--- Data supplied ---

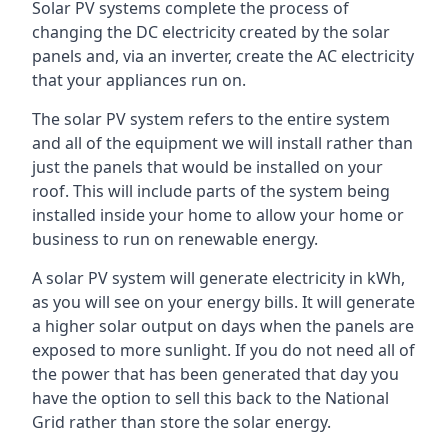
Solar PV systems complete the process of
changing the DC electricity created by the solar
panels and, via an inverter, create the AC electricity
that your appliances run on.
The solar PV system refers to the entire system
and all of the equipment we will install rather than
just the panels that would be installed on your
roof. This will include parts of the system being
installed inside your home to allow your home or
business to run on renewable energy.
A solar PV system will generate electricity in kWh,
as you will see on your energy bills. It will generate
a higher solar output on days when the panels are
exposed to more sunlight. If you do not need all of
the power that has been generated that day you
have the option to sell this back to the National
Grid rather than store the solar energy.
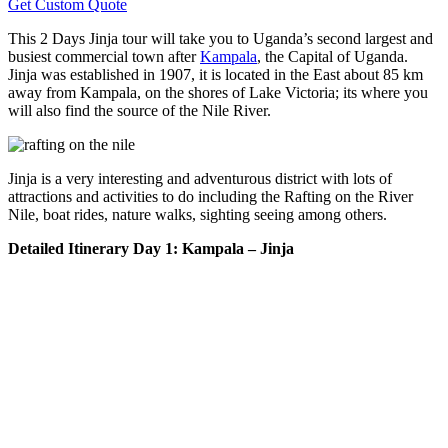
Get Custom Quote
This 2 Days Jinja tour will take you to Uganda’s second largest and
busiest commercial town after
Kampala
, the Capital of Uganda.
Jinja was established in 1907, it is located in the East about 85 km
away from Kampala, on the shores of Lake Victoria; its where you
will also find the source of the Nile River.
Jinja is a very interesting and adventurous district with lots of
attractions and activities to do including the Rafting on the River
Nile, boat rides, nature walks, sighting seeing among others.
Detailed Itinerary
Day 1: Kampala – Jinja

---

Print, from the entries above, the line with "A solar PV system", the line with "have the option" and all lines between them, exactly and with nothing else.

A solar PV system will generate electricity in kWh,
as you will see on your energy bills. It will generate
a higher solar output on days when the panels are
exposed to more sunlight. If you do not need all of
the power that has been generated that day you
have the option to sell this back to the National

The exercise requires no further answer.